Eight weeks later I am still nowhere closer to finding a place. In fact,  I am even further away friom it. My deposit I blew on four weeks in a hotel and 15 grams of heroin.

But I don’t regret that, money wasn’t the real problem. The real problem is that France is a country of bureaucracy... your money counts for nothing if you don’t have the correct papers. People live in fear of it. There’s no screwing up your payslips and overarming them into the bin here. That would be tantamount to administrative suicide. No, in France people tiptoe down the halls of bureaucracy, praying to all 5495 Gods that they have the correct papers. But you NEVER have the correct papers. And if you do, they’ll invent another one just for you. It is soul destroyingly frustrating, and if you are as disorganised as me, it’s impossible.

So, I didn’t post my dossiers off, I didn’t even fill them in. Instead,  I holed myself up and spent my time numbed by opiates, telling myself:  “something will turn up... a solution will come, it always does.” Well, that solution hasn’t come yet and now I am in the position where I have three weeks left at my current abode and then it’s shop doorways and pillows under the sky.

But it’s unfair to blame France for my woes. She is another country with a different language, protocol and laws. It’s me who is at fault, refusing to do the things that are demanded of me and trying to busk through the unbuskable. It’s me that will quote laws that do not exist and then stand there to a shaking head and the words “Well that’s not the information I’m in possession of Monsieur. Desolé.” All the little tricks that I had perfected and relied on in England do not serve me here. It seems impossible to get what I want, even what I need. And it’s now too late to backtrack. It’s too late to fill in the dossiers... too late to put my applications through. I’m down to the cardboard, burning my lips on the roach.

The time for property agencies, guarantors and carefully worded contracts has gone. That takes too long and is too long term and legal. No, what I require now is an unscrupulous businessman, someone with absolutely no morals and a nose for money. A person who’ll take my readies and then put me in a rat infested hole that is only worth a third of it’s price. I need that. This is no time for flat hunts and cosy apartment views. It’s a time for handshakes and notes in the top pocket, the oldest contract there is.

And that is me... that sums it up. Nothing is ever quite legit, but always on the edge. I sneak along the line of illegal activity, always something in my pocket which could get me into trouble. I break the rules and I take the consequences for doing so. And the consequence is stress and worry which leads to heroin which leads to sacrifice, unpaid rent and bank loans. This in turns instigates relationship failings, brothers, white vans and bruised ribs. And this, all of it combined, is the real consequence, because it shows on the face and under the eyes. It marks you for life with life and leaves one looking like the Prime Minister after eighteen months in office.
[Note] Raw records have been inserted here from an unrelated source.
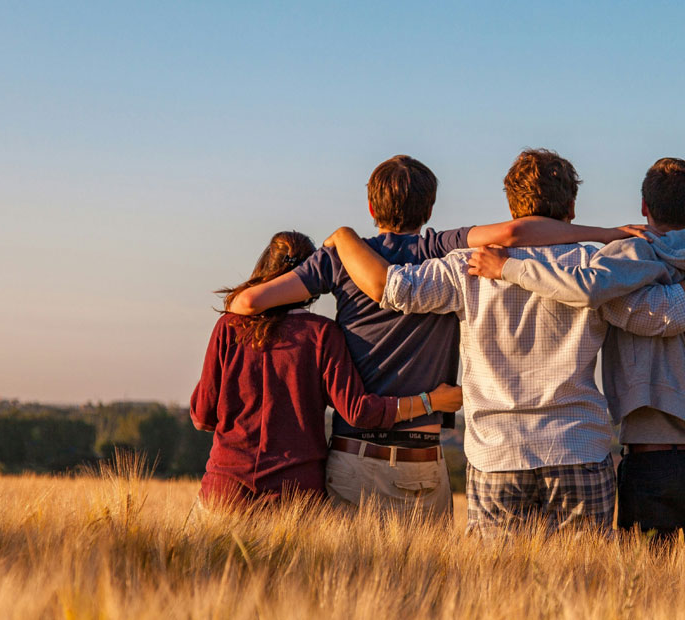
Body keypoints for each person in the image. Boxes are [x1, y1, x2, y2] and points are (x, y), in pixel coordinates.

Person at [323, 149, 685, 536]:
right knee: (584, 593)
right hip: (578, 447)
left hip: (496, 454)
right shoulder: (595, 268)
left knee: (497, 591)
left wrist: (344, 237)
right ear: (572, 209)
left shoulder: (465, 267)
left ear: (511, 207)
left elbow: (393, 289)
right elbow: (667, 316)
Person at [225, 154, 660, 519]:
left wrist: (339, 241)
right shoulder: (440, 248)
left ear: (371, 207)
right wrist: (606, 234)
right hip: (435, 456)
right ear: (430, 209)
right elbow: (515, 233)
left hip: (363, 453)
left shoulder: (344, 259)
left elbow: (248, 305)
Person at [470, 157, 685, 546]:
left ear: (644, 206)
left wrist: (509, 268)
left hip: (649, 463)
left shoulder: (618, 266)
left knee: (644, 597)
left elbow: (583, 288)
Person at [189, 231, 462, 510]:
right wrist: (431, 401)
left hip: (225, 490)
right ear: (312, 280)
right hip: (296, 497)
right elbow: (359, 412)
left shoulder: (229, 327)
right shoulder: (322, 334)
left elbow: (202, 416)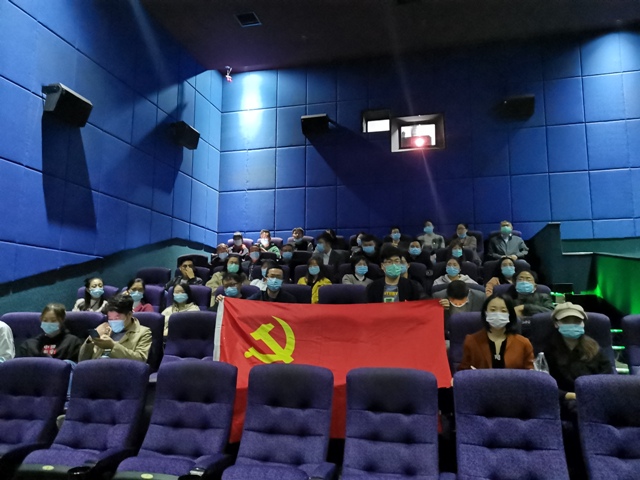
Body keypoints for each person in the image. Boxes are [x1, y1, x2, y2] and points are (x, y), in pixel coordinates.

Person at [546, 303, 612, 415]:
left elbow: (607, 379)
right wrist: (568, 395)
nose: (572, 325)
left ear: (583, 324)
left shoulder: (595, 349)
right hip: (562, 403)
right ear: (556, 324)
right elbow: (545, 385)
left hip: (593, 399)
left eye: (577, 321)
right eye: (566, 321)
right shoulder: (548, 351)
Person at [458, 294, 534, 370]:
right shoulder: (471, 341)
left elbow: (530, 373)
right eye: (493, 310)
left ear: (510, 315)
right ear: (485, 313)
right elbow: (463, 372)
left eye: (503, 311)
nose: (498, 314)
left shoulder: (523, 343)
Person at [78, 295, 152, 362]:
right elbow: (82, 359)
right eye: (110, 318)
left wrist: (112, 346)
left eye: (117, 318)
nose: (113, 322)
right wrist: (91, 340)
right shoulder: (105, 329)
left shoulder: (143, 332)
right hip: (95, 368)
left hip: (119, 370)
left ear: (129, 314)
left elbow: (140, 360)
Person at [17, 303, 83, 361]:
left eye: (53, 321)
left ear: (62, 320)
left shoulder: (73, 343)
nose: (48, 324)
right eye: (45, 320)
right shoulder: (28, 345)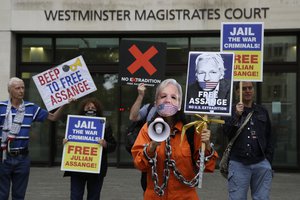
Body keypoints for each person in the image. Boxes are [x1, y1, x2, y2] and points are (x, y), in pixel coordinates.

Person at [131, 79, 218, 200]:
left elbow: (208, 166)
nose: (168, 100)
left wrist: (207, 145)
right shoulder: (148, 129)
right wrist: (151, 147)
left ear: (179, 104)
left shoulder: (191, 131)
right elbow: (139, 164)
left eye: (173, 97)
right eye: (163, 96)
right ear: (156, 102)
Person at [0, 77, 69, 200]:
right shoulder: (1, 107)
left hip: (22, 158)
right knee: (2, 195)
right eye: (17, 88)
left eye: (23, 88)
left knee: (19, 196)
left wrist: (65, 104)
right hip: (3, 157)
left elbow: (53, 117)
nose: (21, 91)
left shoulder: (31, 107)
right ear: (10, 90)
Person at [222, 82, 274, 200]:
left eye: (250, 88)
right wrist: (237, 115)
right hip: (239, 164)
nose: (247, 91)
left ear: (254, 90)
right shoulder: (230, 111)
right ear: (236, 92)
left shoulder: (262, 111)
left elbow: (270, 136)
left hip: (261, 163)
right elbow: (226, 132)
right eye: (243, 88)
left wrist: (268, 161)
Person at [63, 97, 117, 200]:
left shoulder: (104, 125)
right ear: (82, 109)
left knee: (94, 197)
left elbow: (113, 145)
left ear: (98, 110)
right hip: (77, 168)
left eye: (93, 107)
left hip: (96, 169)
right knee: (75, 196)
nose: (90, 109)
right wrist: (66, 142)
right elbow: (70, 139)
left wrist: (105, 144)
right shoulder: (74, 123)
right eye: (88, 107)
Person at [129, 83, 156, 192]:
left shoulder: (177, 111)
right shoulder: (150, 107)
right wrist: (140, 96)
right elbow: (133, 117)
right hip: (150, 153)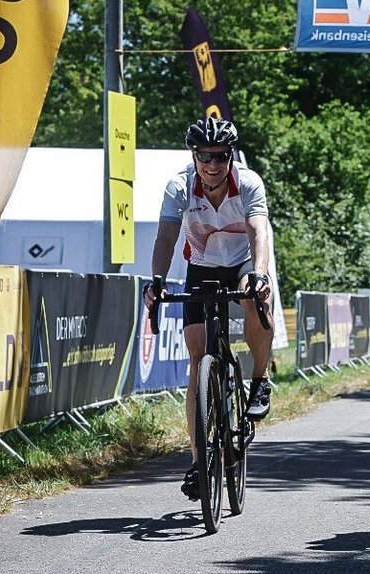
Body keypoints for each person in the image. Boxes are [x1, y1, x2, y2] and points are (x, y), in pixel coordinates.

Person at [144, 117, 274, 497]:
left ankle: (261, 380)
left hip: (243, 263)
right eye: (205, 156)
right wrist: (156, 279)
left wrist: (262, 274)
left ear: (230, 155)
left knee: (253, 296)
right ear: (194, 156)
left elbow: (258, 230)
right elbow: (166, 236)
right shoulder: (179, 186)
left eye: (220, 156)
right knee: (198, 362)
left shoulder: (248, 183)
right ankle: (199, 463)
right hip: (201, 265)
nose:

And that is the debt I pay to be able to write these words. They are not just there... they are not free of charge. I acquire them at a 50% interest rate. I will die closer to forty rather than eighty. I have surrendered more than just a few teeth. The truth is, the marks I wear are not the marks of living but the marks of dying,  and that is the paradox of The Man who looks like life.

Take care All... Thanks and Best Wishes, Shane.